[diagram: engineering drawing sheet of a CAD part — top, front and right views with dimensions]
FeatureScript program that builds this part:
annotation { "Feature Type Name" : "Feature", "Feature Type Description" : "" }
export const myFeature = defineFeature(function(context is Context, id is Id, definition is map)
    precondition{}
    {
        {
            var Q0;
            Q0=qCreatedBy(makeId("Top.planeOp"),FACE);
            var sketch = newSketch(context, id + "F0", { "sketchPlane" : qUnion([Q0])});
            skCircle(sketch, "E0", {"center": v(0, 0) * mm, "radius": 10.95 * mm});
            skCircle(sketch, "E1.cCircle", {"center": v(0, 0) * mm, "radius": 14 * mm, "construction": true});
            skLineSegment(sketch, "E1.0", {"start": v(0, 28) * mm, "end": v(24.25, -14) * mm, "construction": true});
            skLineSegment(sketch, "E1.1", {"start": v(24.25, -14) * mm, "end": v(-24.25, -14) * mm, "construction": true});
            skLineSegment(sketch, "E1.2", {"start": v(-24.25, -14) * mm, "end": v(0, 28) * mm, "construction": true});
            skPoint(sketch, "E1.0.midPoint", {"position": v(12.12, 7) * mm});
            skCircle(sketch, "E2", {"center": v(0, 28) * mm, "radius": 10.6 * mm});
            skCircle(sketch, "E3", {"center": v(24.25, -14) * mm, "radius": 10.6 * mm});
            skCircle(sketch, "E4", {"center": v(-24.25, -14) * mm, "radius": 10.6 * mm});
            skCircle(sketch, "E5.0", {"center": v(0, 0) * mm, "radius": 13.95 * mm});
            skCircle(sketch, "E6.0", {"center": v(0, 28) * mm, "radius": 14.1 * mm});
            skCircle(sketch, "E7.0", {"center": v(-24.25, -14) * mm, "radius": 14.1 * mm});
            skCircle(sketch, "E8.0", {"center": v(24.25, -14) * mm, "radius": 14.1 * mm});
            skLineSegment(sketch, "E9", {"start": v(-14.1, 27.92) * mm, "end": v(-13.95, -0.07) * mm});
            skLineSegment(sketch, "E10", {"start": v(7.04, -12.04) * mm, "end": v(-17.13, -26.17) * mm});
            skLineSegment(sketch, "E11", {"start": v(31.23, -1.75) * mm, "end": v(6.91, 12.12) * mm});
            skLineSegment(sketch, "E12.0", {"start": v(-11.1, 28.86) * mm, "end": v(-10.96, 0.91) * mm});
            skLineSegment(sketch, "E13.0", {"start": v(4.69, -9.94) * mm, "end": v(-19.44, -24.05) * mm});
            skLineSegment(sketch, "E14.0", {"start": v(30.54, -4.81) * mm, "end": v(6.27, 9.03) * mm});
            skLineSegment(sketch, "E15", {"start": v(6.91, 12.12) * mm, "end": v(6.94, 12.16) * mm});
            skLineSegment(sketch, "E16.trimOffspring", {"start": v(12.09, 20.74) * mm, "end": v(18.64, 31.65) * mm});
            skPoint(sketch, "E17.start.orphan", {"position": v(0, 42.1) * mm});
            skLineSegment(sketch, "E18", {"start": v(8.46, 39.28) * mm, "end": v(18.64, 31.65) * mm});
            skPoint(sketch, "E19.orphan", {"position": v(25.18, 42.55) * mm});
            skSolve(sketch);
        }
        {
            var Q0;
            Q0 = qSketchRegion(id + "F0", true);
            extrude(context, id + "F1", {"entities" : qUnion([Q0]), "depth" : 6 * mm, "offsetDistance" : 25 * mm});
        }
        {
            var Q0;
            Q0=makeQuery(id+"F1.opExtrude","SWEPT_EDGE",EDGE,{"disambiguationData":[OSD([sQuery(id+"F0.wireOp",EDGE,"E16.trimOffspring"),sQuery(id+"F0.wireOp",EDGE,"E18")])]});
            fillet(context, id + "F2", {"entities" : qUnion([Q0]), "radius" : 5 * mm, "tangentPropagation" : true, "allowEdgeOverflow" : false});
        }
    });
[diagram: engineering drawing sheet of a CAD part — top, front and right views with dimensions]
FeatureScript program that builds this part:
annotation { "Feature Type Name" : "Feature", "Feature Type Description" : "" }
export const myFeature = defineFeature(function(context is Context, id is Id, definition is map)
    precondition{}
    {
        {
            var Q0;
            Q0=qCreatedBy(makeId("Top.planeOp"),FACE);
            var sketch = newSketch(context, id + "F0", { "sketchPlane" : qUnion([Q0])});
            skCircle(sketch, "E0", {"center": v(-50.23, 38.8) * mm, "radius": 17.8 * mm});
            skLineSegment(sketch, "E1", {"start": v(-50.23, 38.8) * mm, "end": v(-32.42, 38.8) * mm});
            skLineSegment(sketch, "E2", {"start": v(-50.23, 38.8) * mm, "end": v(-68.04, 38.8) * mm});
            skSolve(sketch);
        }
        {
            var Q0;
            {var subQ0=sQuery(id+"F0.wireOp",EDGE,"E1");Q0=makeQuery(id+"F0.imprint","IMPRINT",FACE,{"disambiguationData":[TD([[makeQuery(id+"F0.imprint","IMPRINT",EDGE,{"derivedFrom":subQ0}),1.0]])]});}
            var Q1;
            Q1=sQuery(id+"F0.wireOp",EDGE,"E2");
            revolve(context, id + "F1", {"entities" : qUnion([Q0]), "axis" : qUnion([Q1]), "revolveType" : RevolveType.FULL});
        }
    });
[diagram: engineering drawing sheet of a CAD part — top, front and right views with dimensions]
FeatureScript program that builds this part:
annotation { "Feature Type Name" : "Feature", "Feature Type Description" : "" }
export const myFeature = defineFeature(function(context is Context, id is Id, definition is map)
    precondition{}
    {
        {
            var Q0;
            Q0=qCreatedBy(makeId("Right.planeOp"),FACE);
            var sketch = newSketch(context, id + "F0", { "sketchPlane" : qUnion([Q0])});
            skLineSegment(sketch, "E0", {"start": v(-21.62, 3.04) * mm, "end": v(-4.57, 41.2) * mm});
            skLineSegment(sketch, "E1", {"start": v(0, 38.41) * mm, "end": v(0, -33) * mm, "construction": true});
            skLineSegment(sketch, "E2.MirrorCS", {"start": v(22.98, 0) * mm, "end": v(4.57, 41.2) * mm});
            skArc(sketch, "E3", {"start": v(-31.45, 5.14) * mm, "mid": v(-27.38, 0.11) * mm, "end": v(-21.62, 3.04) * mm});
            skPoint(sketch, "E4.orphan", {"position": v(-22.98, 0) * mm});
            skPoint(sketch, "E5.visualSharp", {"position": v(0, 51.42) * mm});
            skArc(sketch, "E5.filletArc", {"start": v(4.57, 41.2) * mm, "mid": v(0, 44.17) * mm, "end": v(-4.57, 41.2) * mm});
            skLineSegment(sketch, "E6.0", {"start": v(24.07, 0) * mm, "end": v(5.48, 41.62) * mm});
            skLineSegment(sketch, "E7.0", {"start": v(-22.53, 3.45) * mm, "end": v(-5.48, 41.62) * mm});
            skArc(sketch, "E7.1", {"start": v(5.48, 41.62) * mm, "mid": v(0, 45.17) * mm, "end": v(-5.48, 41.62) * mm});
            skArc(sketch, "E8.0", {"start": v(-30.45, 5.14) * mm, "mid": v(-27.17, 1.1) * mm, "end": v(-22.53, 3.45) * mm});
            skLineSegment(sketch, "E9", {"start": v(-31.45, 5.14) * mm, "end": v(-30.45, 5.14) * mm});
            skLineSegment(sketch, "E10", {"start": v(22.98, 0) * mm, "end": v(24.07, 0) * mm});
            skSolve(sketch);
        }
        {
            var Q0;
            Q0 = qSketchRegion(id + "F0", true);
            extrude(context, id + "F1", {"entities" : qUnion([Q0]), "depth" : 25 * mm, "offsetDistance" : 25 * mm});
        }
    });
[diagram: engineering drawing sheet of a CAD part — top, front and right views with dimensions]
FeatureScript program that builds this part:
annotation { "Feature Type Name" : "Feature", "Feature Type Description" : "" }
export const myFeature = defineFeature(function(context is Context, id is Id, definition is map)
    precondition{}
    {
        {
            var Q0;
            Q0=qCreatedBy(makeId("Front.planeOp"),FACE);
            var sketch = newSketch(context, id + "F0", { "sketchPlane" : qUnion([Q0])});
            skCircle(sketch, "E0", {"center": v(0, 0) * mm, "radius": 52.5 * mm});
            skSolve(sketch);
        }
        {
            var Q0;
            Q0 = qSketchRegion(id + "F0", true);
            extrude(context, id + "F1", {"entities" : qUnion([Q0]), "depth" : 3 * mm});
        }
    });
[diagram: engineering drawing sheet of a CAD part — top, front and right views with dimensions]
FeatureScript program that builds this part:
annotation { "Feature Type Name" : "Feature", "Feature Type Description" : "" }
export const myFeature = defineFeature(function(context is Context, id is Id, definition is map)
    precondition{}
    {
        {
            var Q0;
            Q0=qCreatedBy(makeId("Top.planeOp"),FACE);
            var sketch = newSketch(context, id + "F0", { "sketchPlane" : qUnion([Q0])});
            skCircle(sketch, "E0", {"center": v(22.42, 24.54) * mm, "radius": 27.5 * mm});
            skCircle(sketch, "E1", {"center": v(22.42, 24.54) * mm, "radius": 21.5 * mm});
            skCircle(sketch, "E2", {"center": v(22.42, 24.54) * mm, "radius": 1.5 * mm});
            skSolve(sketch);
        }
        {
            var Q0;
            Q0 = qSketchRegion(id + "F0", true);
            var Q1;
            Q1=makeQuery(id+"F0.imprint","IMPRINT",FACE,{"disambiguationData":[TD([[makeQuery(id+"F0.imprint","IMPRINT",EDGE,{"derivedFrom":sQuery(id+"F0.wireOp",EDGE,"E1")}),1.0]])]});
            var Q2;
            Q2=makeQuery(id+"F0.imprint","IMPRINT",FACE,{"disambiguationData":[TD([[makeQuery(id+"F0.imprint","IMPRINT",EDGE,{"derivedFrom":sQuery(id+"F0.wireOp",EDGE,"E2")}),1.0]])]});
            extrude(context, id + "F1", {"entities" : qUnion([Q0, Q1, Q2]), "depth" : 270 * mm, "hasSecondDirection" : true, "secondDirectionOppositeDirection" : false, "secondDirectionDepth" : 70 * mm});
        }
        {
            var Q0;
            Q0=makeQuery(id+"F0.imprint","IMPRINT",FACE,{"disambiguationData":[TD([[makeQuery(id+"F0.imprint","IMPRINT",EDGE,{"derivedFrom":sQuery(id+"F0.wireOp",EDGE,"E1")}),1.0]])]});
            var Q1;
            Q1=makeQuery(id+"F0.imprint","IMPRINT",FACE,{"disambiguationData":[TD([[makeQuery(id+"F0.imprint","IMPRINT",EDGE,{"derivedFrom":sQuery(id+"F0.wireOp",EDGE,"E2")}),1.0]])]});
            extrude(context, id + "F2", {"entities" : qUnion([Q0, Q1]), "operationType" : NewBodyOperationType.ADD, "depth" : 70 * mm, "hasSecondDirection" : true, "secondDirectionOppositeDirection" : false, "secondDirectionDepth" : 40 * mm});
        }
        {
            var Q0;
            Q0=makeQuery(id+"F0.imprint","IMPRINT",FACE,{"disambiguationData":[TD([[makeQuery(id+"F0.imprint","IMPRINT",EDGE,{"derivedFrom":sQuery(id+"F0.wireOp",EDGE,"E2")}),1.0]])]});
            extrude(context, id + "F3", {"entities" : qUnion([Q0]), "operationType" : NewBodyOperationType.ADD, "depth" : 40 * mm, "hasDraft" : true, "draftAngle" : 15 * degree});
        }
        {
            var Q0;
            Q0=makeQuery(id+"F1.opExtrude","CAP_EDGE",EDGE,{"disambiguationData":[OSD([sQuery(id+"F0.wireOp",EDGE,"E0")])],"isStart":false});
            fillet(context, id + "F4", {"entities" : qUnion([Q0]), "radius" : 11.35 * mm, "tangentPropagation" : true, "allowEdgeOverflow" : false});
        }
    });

|---|

Short problem
Copy everything from the start of the records down to the line containing "v(12.12, 7) *", with that line included.

Written answer
[diagram: engineering drawing sheet of a CAD part — top, front and right views with dimensions]
FeatureScript program that builds this part:
annotation { "Feature Type Name" : "Feature", "Feature Type Description" : "" }
export const myFeature = defineFeature(function(context is Context, id is Id, definition is map)
    precondition{}
    {
        {
            var Q0;
            Q0=qCreatedBy(makeId("Top.planeOp"),FACE);
            var sketch = newSketch(context, id + "F0", { "sketchPlane" : qUnion([Q0])});
            skCircle(sketch, "E0", {"center": v(0, 0) * mm, "radius": 10.95 * mm});
            skCircle(sketch, "E1.cCircle", {"center": v(0, 0) * mm, "radius": 14 * mm, "construction": true});
            skLineSegment(sketch, "E1.0", {"start": v(0, 28) * mm, "end": v(24.25, -14) * mm, "construction": true});
            skLineSegment(sketch, "E1.1", {"start": v(24.25, -14) * mm, "end": v(-24.25, -14) * mm, "construction": true});
            skLineSegment(sketch, "E1.2", {"start": v(-24.25, -14) * mm, "end": v(0, 28) * mm, "construction": true});
            skPoint(sketch, "E1.0.midPoint", {"position": v(12.12, 7) * mm});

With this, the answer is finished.